Patience, then, is about respect for others.
When I was young, I was taught to ‘count to ten’ before doing or saying anything rash when I became frustrated or irritated. It actually does work, but people rarely use it. Oprah Winfrey adds, “Nothing is more effective than a deep, slow inhale and release for surrendering what you can’t control and focusing again on what is right in front of you.
I have been facilitating workshops on Managing Stress for well over 35 years and perhaps this is the base learning I try to encourage people to adopt as a way of being as a take-away principle. Patience is created by putting the irritant-person, place, or thing-into perspective. Ask yourself, “Is this really going to matter 5 years from now, or even 5 days from now, or even 5 minutes from now? It seems that whenever we put these irritants into a larger, more distant perspective, more often than not we gain patience as a result. Often called the five by five rule. If it’s not going to matter in five years, don’t spend more than five minutes being upset by it.

INFORMATION SHOWN:

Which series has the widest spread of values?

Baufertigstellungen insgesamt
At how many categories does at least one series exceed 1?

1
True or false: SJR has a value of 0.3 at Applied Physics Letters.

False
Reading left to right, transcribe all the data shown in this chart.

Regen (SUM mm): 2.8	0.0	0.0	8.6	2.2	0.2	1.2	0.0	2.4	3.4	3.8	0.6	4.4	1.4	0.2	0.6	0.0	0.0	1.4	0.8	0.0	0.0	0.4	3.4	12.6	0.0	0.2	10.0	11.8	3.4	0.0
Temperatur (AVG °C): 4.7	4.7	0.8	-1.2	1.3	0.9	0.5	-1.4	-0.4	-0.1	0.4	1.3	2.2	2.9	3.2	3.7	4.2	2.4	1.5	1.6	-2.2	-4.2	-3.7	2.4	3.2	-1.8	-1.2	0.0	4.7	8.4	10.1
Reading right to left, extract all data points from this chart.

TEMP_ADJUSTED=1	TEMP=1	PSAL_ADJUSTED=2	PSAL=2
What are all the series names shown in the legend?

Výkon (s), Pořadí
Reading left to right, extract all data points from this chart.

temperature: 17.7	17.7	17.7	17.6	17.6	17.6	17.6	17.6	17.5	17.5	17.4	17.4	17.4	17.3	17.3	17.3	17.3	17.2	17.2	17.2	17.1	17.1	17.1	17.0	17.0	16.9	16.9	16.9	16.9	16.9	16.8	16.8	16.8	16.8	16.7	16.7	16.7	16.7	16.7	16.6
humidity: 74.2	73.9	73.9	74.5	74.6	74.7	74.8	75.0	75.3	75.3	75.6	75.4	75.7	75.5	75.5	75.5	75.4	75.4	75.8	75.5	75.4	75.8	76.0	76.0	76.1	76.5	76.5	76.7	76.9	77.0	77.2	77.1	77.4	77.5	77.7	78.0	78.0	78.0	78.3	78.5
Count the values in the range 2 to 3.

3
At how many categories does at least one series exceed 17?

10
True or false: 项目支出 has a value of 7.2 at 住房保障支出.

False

EXERCISE BRIEF:
Write the next part of the piece on patience, picking up after its last sentence.

OUTPUT:
I once took a four-day course in Minneapolis-St. Paul. I was fortunate on my first day there to meet a taxi driver who drove me to my course destination and agreed to pick me up in the late afternoon to return me to my hotel. We did this for all four days. He was so positive, so cheerful. At the end of the second day on our return, I asked him how he remained so patient in all that traffic gridlock and I will never forget his response, “This traffic could be a real headache for me if I let it be.” That driver knew patience is not something we either have or don’t, it’s a decision we make. In other words, we have a choice in how we respond to the situations we find ourselves in. Because we spend so much time in cars, driving or commuting is the perfect time to practice patience. When you are in stressful situations in the future, be sure to ask yourself this question: “If I allow this incident to get me upset and angry, will I make it better or worse?”
Why rush if you don’t have to? Why not enjoy the journey?
As any gardener will tell you, the cycles of nature require patience. You can’t just plant a seed and expect it to flower the next day. Hopefully, you don’t tug on the leaves to hurry-up the process.
An old man who was always in his garden was asked by his four-year-old grandson why he loved gardening so much.
“I love it,” he said, “because my garden teaches me so much about life.”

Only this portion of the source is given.